# is megaray not organized?



## mars (Jun 30, 2011)

Everyone loves megaray bulbs right. Ive been learning so much from you guys reading constantly and what it seems is that megaray just takes too long to get in the mail and the orders are even wrong. If thats the case is there anyway you guys can give top alternatives that compete with these megarays bulbs or do we just have to wait like little deer on a sad day with no food  for them to come in the mail. I want to give my future tegu a kozy home. And from reading from all your posts and doing research. Im still purchasing products like a SOLARMETER 
MODEL 6.2 UV METER a temp gun and other products because im learning every day from all you dudes and duddets . I really appreciate this site and everyone that has given great info for creating the ultimate tegu school for dudes like me who salute u all


----------



## laurarfl (Jun 30, 2011)

Bob has had some business issues and I think some health issues. This is from him, quoted directly:

>Thank you for the years of loyalty. But i need to ask, was it because we had
> great customer service, or because we have always been, animal first, people
> second? You certainly deserve, as many do, a direct explanation from me
> personally. I start at 6am and will do my best to answer your concerns and
> others tomorrow morning. it may not make everyone happy. That has never been my
> goal. But i will be completely honest, and that i'm sure will not make most
> unhappy.
>
>
> Mega-Ray is not dead until i'm dead ("every day above ground, is a great day" my
> dad always said.) We are still working to always be the very best and safest MV
> lighting there will ever be for your animal (personal opinion to be politically
> correct), and i mean we are at drastic measures to develop the original Mega-Ray
> again. Those that have been with us since the beginning know that we have been
> out of stock for up to 4 months+ a year with our original manufacturer. But to
> own a real Mega-Ray was a privilege, not a right. I was not in the "reptile
> supply" business and never will be, but rather the reptile health education
> line. I developed this bulb for MY animals, not anyone'selse's. I was beaten to
> the ground by the original manufacture to sell this bulb before they would make
> it in production because of the difficulties involved. as the owner of that
> factory said, "i lost my virginity" by becoming a "bulb slalmen" and not a
> researcher. Sounds funny, bit its not, but Frances, as busy as she is, took over
> my stepping plate that i took from David K. and i can tell you that she , as
> David, did the right thing and never lost their virginity. David was the
> smartest of us all by never doing anything but coming up with ideas, but never
> getting into the dirt, and getting dirtly with it.
>
> so.... when i can absorb this all, and give an explanation and description (that
> really i'm rather proud of) of the ReptileUV Mega-Ray tomorrow, those that
> understand and appreciate the work behind this will know that they have been
> correct, and those that aren't can move on to there other sources of UV health
> lighting. It always been a choice. Not all of mine have been correct for me, but
> have always been correct for the keeps we have.
>
> best wishes to all and good health, God Bless.
>
>
>
>
>
> BobMac

and another customer opinion:

"one reason Bob couldn't get bulbs or refunds to people is because a few very discontented people clogged up his email and telephone lines such that it was incredibly difficult to sort through the ugliness to find the legitimate complaints? When someone calls 20 times leaving nasty voicemails it makes it really hard to find the customers who need help.

=== Dataset records ===
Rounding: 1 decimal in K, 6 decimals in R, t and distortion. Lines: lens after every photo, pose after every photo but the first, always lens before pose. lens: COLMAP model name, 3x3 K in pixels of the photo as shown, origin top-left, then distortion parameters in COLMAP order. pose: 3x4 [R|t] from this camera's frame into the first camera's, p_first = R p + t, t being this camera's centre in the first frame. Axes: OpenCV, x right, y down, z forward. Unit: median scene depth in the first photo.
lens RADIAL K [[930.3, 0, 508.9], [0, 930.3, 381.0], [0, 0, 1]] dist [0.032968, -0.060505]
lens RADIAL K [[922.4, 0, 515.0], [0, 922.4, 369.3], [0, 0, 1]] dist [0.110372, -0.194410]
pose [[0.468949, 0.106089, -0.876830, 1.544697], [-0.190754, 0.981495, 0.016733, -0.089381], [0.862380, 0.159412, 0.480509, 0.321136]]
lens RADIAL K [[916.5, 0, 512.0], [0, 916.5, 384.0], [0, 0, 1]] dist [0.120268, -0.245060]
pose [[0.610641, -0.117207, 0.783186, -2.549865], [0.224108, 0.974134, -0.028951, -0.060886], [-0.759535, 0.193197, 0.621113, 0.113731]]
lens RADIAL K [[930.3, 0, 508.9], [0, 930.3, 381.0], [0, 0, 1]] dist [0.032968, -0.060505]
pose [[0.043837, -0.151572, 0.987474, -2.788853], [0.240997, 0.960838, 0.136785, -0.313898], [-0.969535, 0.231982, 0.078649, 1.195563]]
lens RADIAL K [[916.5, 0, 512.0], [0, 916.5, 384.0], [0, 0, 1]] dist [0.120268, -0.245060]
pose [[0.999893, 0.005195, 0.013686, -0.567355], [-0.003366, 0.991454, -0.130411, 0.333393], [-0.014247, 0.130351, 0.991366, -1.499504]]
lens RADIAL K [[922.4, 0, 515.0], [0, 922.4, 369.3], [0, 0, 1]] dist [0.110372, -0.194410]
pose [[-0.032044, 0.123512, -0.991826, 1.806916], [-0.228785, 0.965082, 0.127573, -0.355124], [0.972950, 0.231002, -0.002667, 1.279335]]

=== Task instructions ===
• A. Please extract the passage of the Mega-Ray bulb thread starting with "## mars (Jun" and going on through "laurarfl (Jun 30, 2011)".
• B. Write what comes next in the forum thread on Mega-Ray bulbs, picking up after its final sentence.

=== Results ===
• A.
## mars (Jun 30, 2011)

Everyone loves megaray bulbs right. Ive been learning so much from you guys reading constantly and what it seems is that megaray just takes too long to get in the mail and the orders are even wrong. If thats the case is there anyway you guys can give top alternatives that compete with these megarays bulbs or do we just have to wait like little deer on a sad day with no food  for them to come in the mail. I want to give my future tegu a kozy home. And from reading from all your posts and doing research. Im still purchasing products like a SOLARMETER 
MODEL 6.2 UV METER a temp gun and other products because im learning every day from all you dudes and duddets . I really appreciate this site and everyone that has given great info for creating the ultimate tegu school for dudes like me who salute u all


----------



## laurarfl (Jun 30, 2011)

• B.
Traditionally, because Reptile UV is a small family owned company, we've always had to wait for bulbs. When Westron had it's issues all of the companies making bulbs had problems but it was the small independent company who issued a recall (at great financial loss). The big companies were able to eat the losses pretty easily and also pretty much ignored the problem. Bob wasn't going to let animals suffer. If even one animal had a problem because of a faulty Mega-Ray, it was too much. I didn't see the other companies issue recalls.

Incidentally, when in the middle of the worst of things I contacted Bob and told him I had rescues in trouble, he took care of my order IMMEDIATELY.

I'll stand by Reptile UV. It's still the best and safest bulb on the market and well worth waiting for.

ReallySusan"

I don't know the truth of the second message her connection to MegaRay. I've just been seing the messages around.


----------



## mars (Jun 30, 2011)

wow thank you so much:-/


----------



## teguboy77 (Jun 30, 2011)

Again i will stick bye mega ray,i called them today and oredered another Full Spectrum bulb and the guy told me they have all bulbs in stock,and i just got a 160watt bulb of the last tuesday.They had some personal issues in the past but are getting rite back on track,and in my opinion there the damn best bulb out there,just my opinion.


----------



## Maro1 (Jun 30, 2011)

My orders have come through and since have ordered another bulb and received a replacement. They see to be back up and running.


----------



## teguboy77 (Jun 30, 2011)

Yeah they seem to be up and running this is true and i'm glad,they been really good to me so i'm happy and will be a costumer for life.


----------



## montana (Jun 30, 2011)

They are like Colt Firearms Great name Not such a great product ... Problems problems problems ..

Same with Maytag great name made in the same factory in china as all the rest ...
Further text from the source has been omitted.